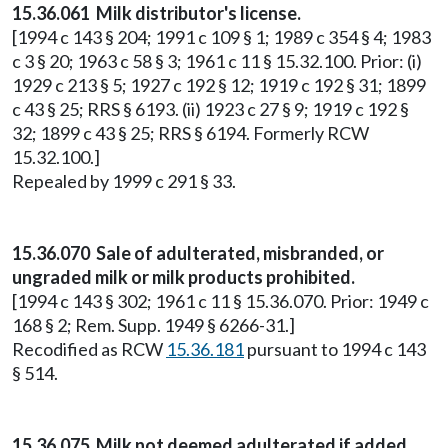
15.36.061 Milk distributor's license.
[1994 c 143 § 204; 1991 c 109 § 1; 1989 c 354 § 4; 1983
c 3 § 20; 1963 c 58 § 3; 1961 c 11 § 15.32.100. Prior: (i)
1929 c 213 § 5; 1927 c 192 § 12; 1919 c 192 § 31; 1899
c 43 § 25; RRS § 6193. (ii) 1923 c 27 § 9; 1919 c 192 §
32; 1899 c 43 § 25; RRS § 6194. Formerly RCW
15.32.100.]
Repealed by 1999 c 291 § 33.
15.36.070 Sale of adulterated, misbranded, or
ungraded milk or milk products prohibited.
[1994 c 143 § 302; 1961 c 11 § 15.36.070. Prior: 1949 c
168 § 2; Rem. Supp. 1949 § 6266-31.]
Recodified as RCW
15.36.181
pursuant to 1994 c 143
§ 514.
15.36.075 Milk not deemed adulterated if added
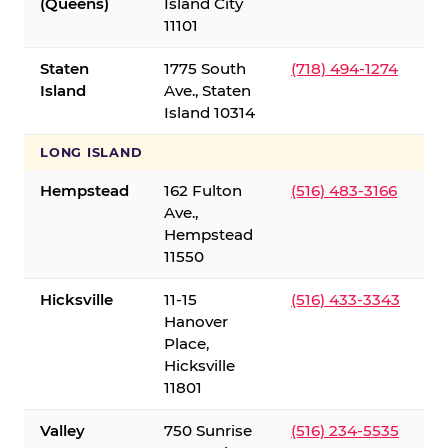
(Queens)
Island City
11101
Staten
1775 South
(718) 494-1274
Island
Ave., Staten
Island 10314
LONG ISLAND
Hempstead
162 Fulton
(516) 483-3166
Ave.,
Hempstead
11550
Hicksville
11-15
(516) 433-3343
Hanover
Place,
Hicksville
11801
Valley
750 Sunrise
(516) 234-5535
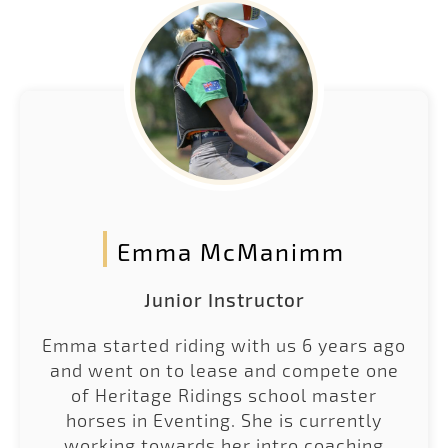
Emma McManimm
Junior Instructor
Emma started riding with us 6 years ago
and went on to lease and compete one
of Heritage Ridings school master
horses in Eventing. She is currently
working towards her intro coaching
══════
▶ _THE PROBLEM_: Report every line above that contains the word "Emma", copying each one in full. A line counts only if the capitalization matches.

▶ _SOLUTION TO THIS PROBLEM_:
Emma McManimm
Emma started riding with us 6 years ago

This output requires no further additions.